In its bold recapitulation of a pre-existing image, Sturtevant’s work is the inheritor of the legacy of appropriation art began by Duchamp and his ready-mades, which questioned what art could be made with and look like. Like Sturtevant, Duchamp declined to abide by the established conventions of the art world, instead rejecting the practices that were assumed to be necessary for success. Furthermore, Sturtevant and Duchamp both worked across multiple styles and movements, refused to repeat themselves in their oeuvres, prized the conceptual and theoretical in their art, and were incredibly provocative in their time. From the beginning of her career, Sturtevant was considered to be so subversive and unusual that most critics, dealers and museums would not recognize her work. Creating her carefully inexact reproductions in the years before appropriation became widely accepted as an artistic strategy, Sturtevant’s work caused an uproar among artists, collectors, audiences and more, who took offense at what they deemed mere copies. In 1974, weary of the misinterpretations attributed to her art, Sturtevant took a ten-year hiatus from the art world.

Working within the dissident strategy of appropriation, Sturtevant’s art thus forms the bridge between Duchamp, Pop and the later Pictures Generation of artists, which included Richard Prince, Sherrie Levine and Cindy Sherman, among others. Through such groundbreaking works as Warhol Diptych, Sturtevant confronted the “question of the new,” and illuminated how it was possible to not only create new art in a heavily visual contemporary culture, but to also give pre-existing images or works new meaning and a new spirit through re-creating them and placing them in a different temporal and spatial context. The present acceptance of appropriation, and the growth of the strategy in the past five decades, owes much to Sturtevant’s pioneering work, and in 2011 she was recognized at the Venice Biennale with a Golden Lion lifetime achievement award.

We begin to get at the real impact of Sturtevant’s work with her explanation that, “The brutal truth of the work is that it is not a copy. The push and shove of the work is the leap from image to concept. The dynamics of the work is that it throws out representation” (E. Sturtevant, quoted in U. Kittelmann and M. Kramer, Preface to The Brutal Truth, Ibid., p. 19). In other words, Sturtevant was not merely imitating Warhol’s Marilyn Diptych, but was instead masterfully replicating the creative process that Warhol used to get from his source material, a publicity still, to a work of fine art. Understood through this lens, Sturtevant’s work is a sharp, self-reflexive exercise in examining the art-making process—the way that an object can be transformed into art—and how the creative “leap” actually transpires. The question that she answers is why something was made the way it was, in the time that it was, versus using a different method. As Blistène comments, “It is not a question of having, on one side, the model and, on the other, the duplicate.

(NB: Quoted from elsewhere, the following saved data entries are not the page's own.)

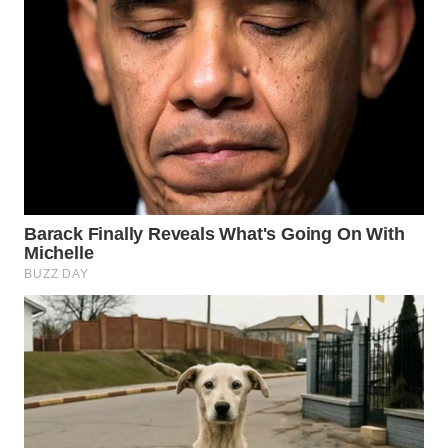
WN
PADANG
LAWAS
WN
SUMEDANG
WN
CIANJUR
WN
KEPULAUAN
SERIBU
WN
TANGERANG
WN
BINJAI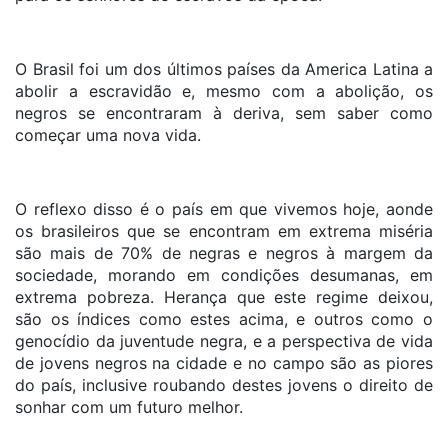
O Brasil foi um dos últimos países da America Latina a
abolir a escravidão e, mesmo com a abolição, os
negros se encontraram à deriva, sem saber como
começar uma nova vida.
O reflexo disso é o país em que vivemos hoje, aonde
os brasileiros que se encontram em extrema miséria
são mais de 70% de negras e negros à margem da
sociedade, morando em condições desumanas, em
extrema pobreza. Herança que este regime deixou,
são os índices como estes acima, e outros como o
genocídio da juventude negra, e a perspectiva de vida
de jovens negros na cidade e no campo são as piores
do país, inclusive roubando destes jovens o direito de
sonhar com um futuro melhor.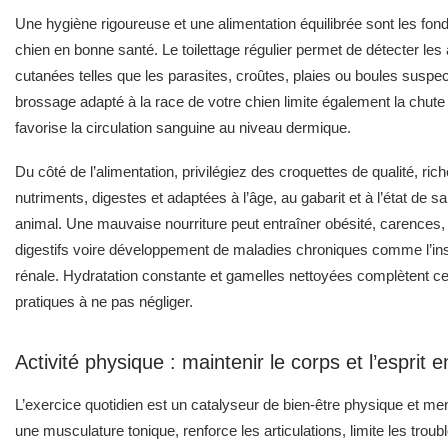
Une hygiène rigoureuse et une alimentation équilibrée sont les fo
chien en bonne santé. Le toilettage régulier permet de détecter le
cutanées telles que les parasites, croûtes, plaies ou boules suspe
brossage adapté à la race de votre chien limite également la chute 
favorise la circulation sanguine au niveau dermique.
Du côté de l’alimentation, privilégiez des croquettes de qualité, ric
nutriments, digestes et adaptées à l’âge, au gabarit et à l’état de s
animal. Une mauvaise nourriture peut entraîner obésité, carences,
digestifs voire développement de maladies chroniques comme l’in
rénale. Hydratation constante et gamelles nettoyées complètent 
pratiques à ne pas négliger.
Activité physique : maintenir le corps et l’esprit e
L’exercice quotidien est un catalyseur de bien-être physique et ment
une musculature tonique, renforce les articulations, limite les troub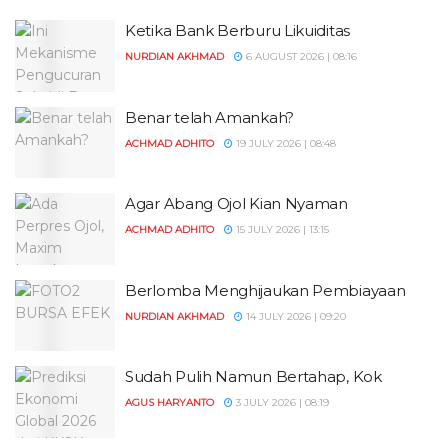
Ketika Bank Berburu Likuiditas
NURDIAN AKHMAD
6 AUGUST 2026 | 08:16
Benar telah Amankah?
ACHMAD ADHITO
19 JULY 2026 | 08:48
Agar Abang Ojol Kian Nyaman
ACHMAD ADHITO
15 JULY 2026 | 13:15
Berlomba Menghijaukan Pembiayaan
NURDIAN AKHMAD
14 JULY 2026 | 09:20
Sudah Pulih Namun Bertahap, Kok
AGUS HARYANTO
3 JULY 2026 | 08:19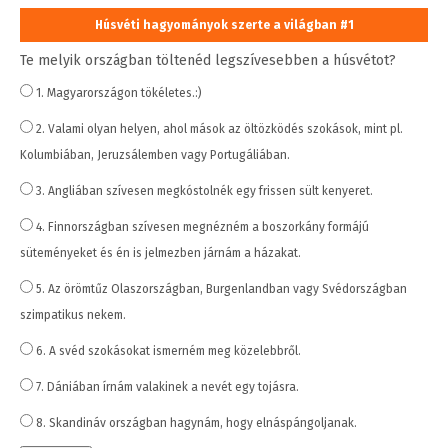
Húsvéti hagyományok szerte a világban #1
Te melyik országban töltenéd legszívesebben a húsvétot?
1. Magyarországon tökéletes.:)
2. Valami olyan helyen, ahol mások az öltözködés szokások, mint pl.
Kolumbiában, Jeruzsálemben vagy Portugáliában.
3. Angliában szívesen megkóstolnék egy frissen sült kenyeret.
4. Finnországban szívesen megnézném a boszorkány formájú
süteményeket és én is jelmezben járnám a házakat.
5. Az örömtűz Olaszországban, Burgenlandban vagy Svédországban
szimpatikus nekem.
6. A svéd szokásokat ismerném meg közelebbről.
7. Dániában írnám valakinek a nevét egy tojásra.
8. Skandináv országban hagynám, hogy elnáspángoljanak.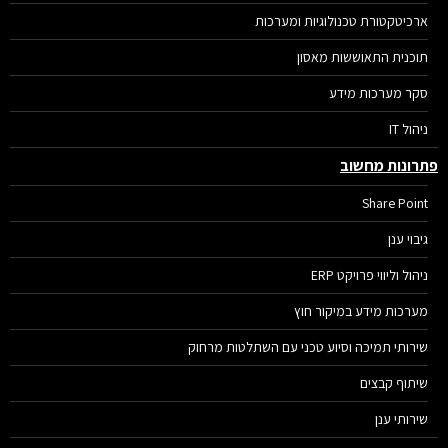
ארכיטקטורת טכנולוגיות ומערכות
תוכנית התאוששות מאסון
סקר מערכות מידע
ניהול IT
רונות מחשוב
Share Point
גיבוי ענן
ניהול וליווי פרויקט ERP
מערכות מידע במיקור חוץ
שירותי תמיכה וסיוע טכני עם השתלטות מרחוק
שיתוף קבצים
שירותי ענן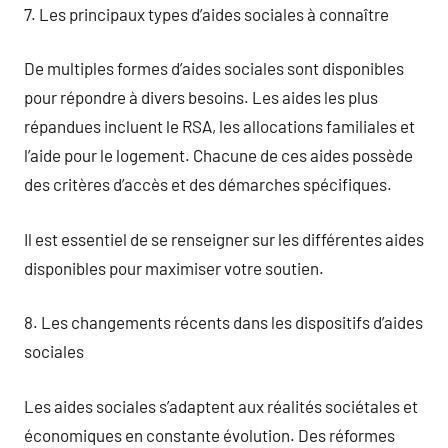
7. Les principaux types d’aides sociales à connaître
De multiples formes d’aides sociales sont disponibles
pour répondre à divers besoins. Les aides les plus
répandues incluent le RSA, les allocations familiales et
l’aide pour le logement. Chacune de ces aides possède
des critères d’accès et des démarches spécifiques.
Il est essentiel de se renseigner sur les différentes aides
disponibles pour maximiser votre soutien.
8. Les changements récents dans les dispositifs d’aides
sociales
Les aides sociales s’adaptent aux réalités sociétales et
économiques en constante évolution. Des réformes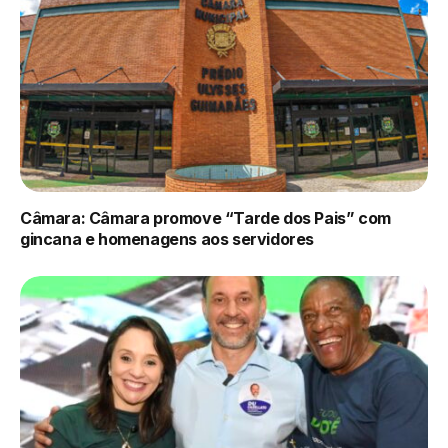
Câmara: Câmara promove “Tarde dos Pais” com
gincana e homenagens aos servidores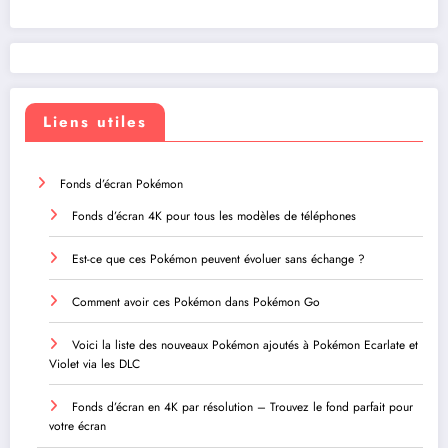
Liens utiles
Fonds d’écran Pokémon
Fonds d’écran 4K pour tous les modèles de téléphones
Est-ce que ces Pokémon peuvent évoluer sans échange ?
Comment avoir ces Pokémon dans Pokémon Go
Voici la liste des nouveaux Pokémon ajoutés à Pokémon Ecarlate et
Violet via les DLC
Fonds d’écran en 4K par résolution – Trouvez le fond parfait pour
votre écran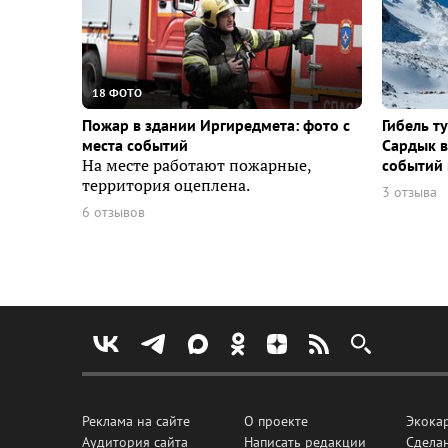
18 ФОТО
Пожар в здании Иргиредмета: фото с
Гибель т
места событий
Сардык в
На месте работают пожарные,
событий 
территория оцеплена.
3 отзыва
6 отзывов
Реклама на сайте
О проекте
Экока
Аудитория сайта
Написать редакции
Сделан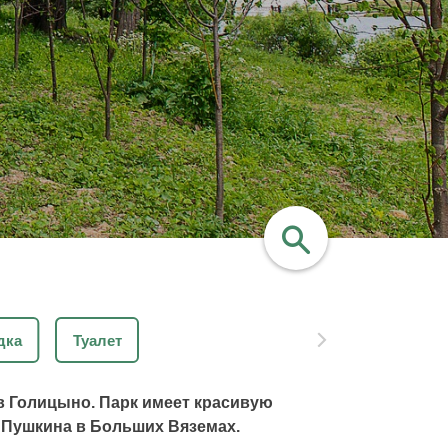
найти
дка
Туалет
 в Голицыно. Парк имеет красивую
 Пушкина в Больших Вяземах.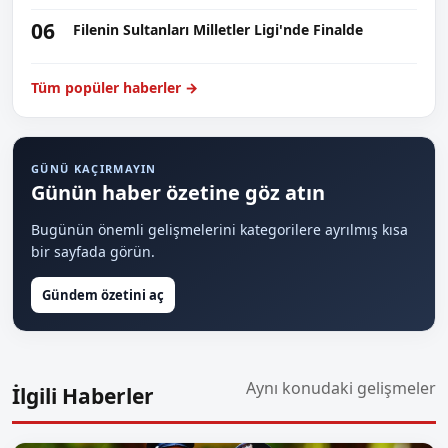
06
Filenin Sultanları Milletler Ligi'nde Finalde
Tüm popüler haberler →
GÜNÜ KAÇIRMAYIN
Günün haber özetine göz atın
Bugünün önemli gelişmelerini kategorilere ayrılmış kısa
bir sayfada görün.
Gündem özetini aç
Aynı konudaki gelişmeler
İlgili Haberler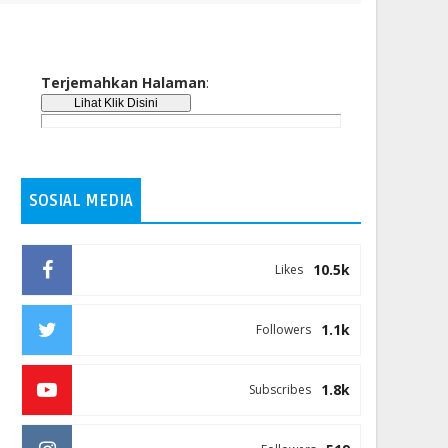
Terjemahkan Halaman
:
SOSIAL MEDIA
10.5k
Likes
1.1k
Followers
1.8k
Subscribes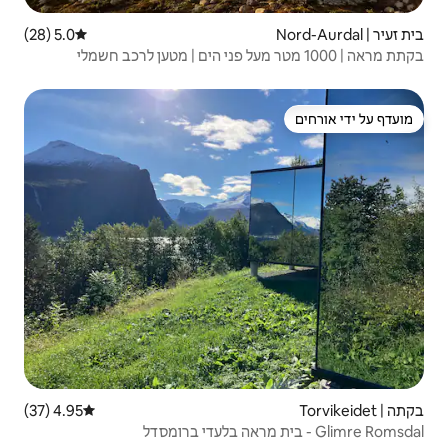
5.0 (28)
דירוג ממוצע של 5.0 מתוך 5, 28 ביקורות
4.95 (37)
דירוג ממוצע של 4.95 מתוך 5, 37 ביקורות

Not a question of some sort of crutches or other: lines, grids, square, tracing, projection…or other such devices. But of summoning with sufficient intensity the memory of images viewed in order to be able to recreate and invent them. Not stubbornly worrying about the resemblance alone but working towards an absent original in a convincing manner. Taking the same tools and the same colors. Understanding why and how it is done. Attempting to convoke the observed details” (B. Blistène, “Label Elaine,” Ibid., p. 37).

Warhol Diptych is a major work in Sturtevant’s oeuvre, and powerful evidence for the value of the image in today’s media-saturated society. The looping, replication and repetition that figure so prominently in her work are also evocative of the way we manage, process and utilize images in the face of the digital age’s endless proliferation of media. In this age and more than ever, Sturtevant speaks to the salient issues of the art world, affirming that appropriation can be a radically generative process.